FOAM is a ‘free open-access medical education’. It is comprised of a dynamic collection of resources and tools for lifelong learning. The resources are predominantly social media based including blogs, podcasts, tweets, Google hangouts, web-based applications, online videos, text documents, photographs, graphics and written documents. Social medial has been a catalyst for developing and disseminating resources fueled by a global community of FOAM users and creators. FOAM allows EM physicians to interact with colleagues from around the world.

FOAM is NOT peer reviewed in a traditional sense, however it is subject to a more pervasive peer review that occurs post-publication. FOAM opinions and arguments ‘live or die by being hammered on ‘the anvil of Truth’ that is free and open debate and discussion.’

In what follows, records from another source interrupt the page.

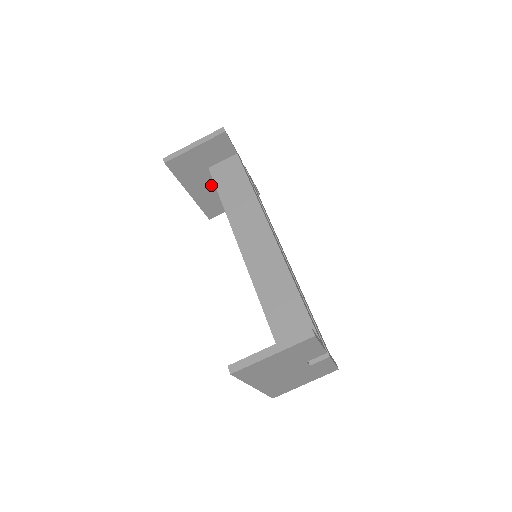
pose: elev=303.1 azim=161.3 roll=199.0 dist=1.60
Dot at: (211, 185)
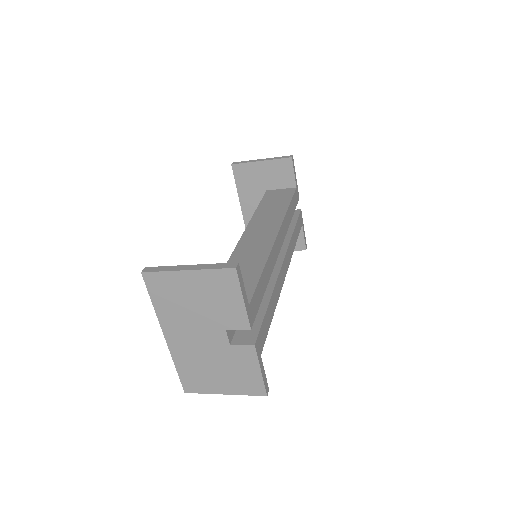
Dot at: occluded
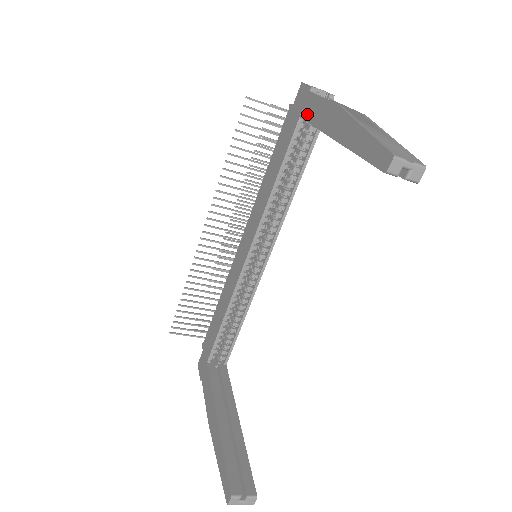
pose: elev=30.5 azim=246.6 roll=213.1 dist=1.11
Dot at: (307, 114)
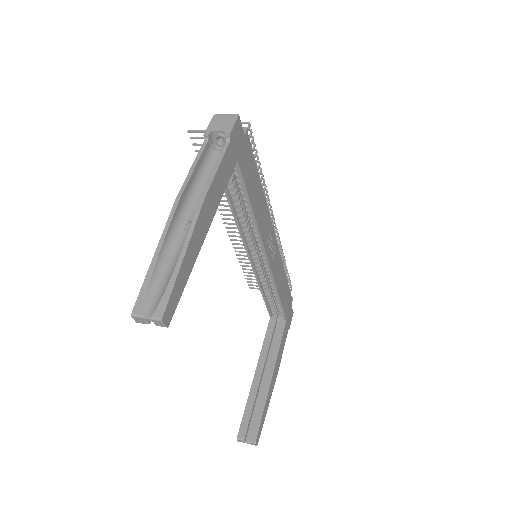
Dot at: occluded
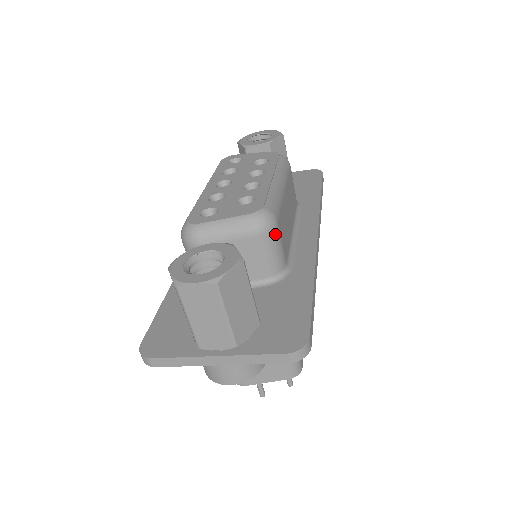
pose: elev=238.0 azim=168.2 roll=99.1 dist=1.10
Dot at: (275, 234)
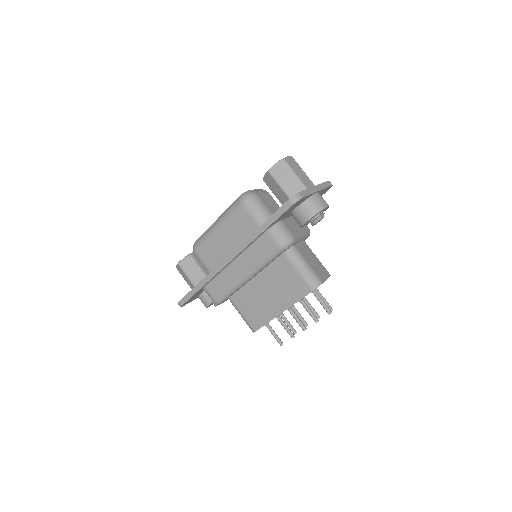
Dot at: occluded
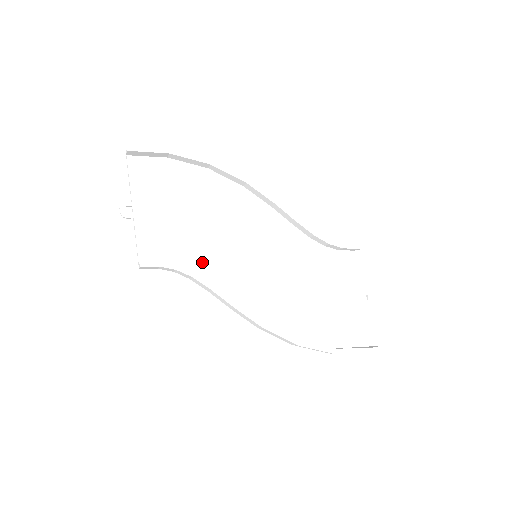
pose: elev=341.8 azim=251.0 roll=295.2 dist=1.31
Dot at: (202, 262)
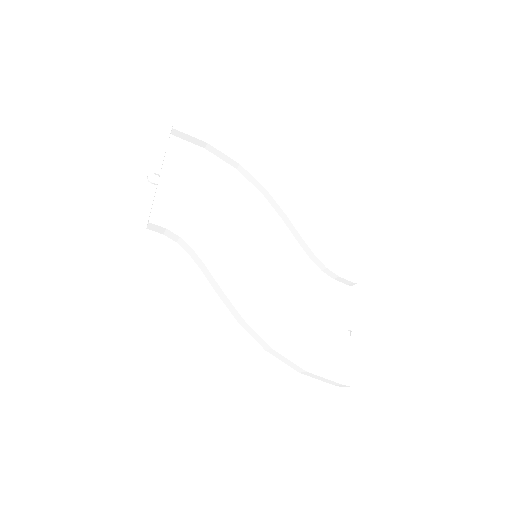
Dot at: (205, 242)
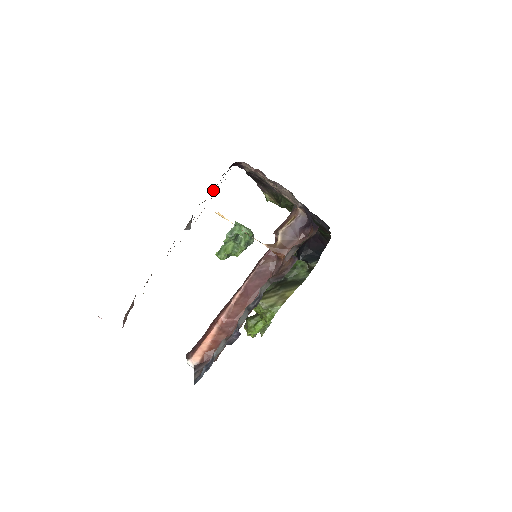
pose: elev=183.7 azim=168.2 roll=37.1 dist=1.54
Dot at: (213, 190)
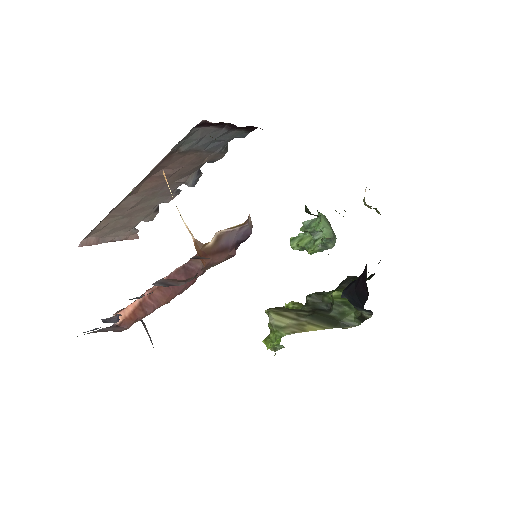
Dot at: (205, 149)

FOAM resources are easily accessible and are portable which makes them ideal for asynchronous learning and the ‘flipped classroom’ model. FOAM and medical journals will likely blur as we move forward, however it is still considered separate from our major emergency medicine textbooks which provide a more comprehensive review rather than just focusing on the “sexy topics”

Take Home Summary

FOAM is a free open-access medical education that is fueled by social medial and comprised of multiple mediums in many locations. It is an adjunct to traditional teaching and an aid to knowledge translation, as well as provide accessible and reusable resources that allow meaningful and rapid interaction with the creator.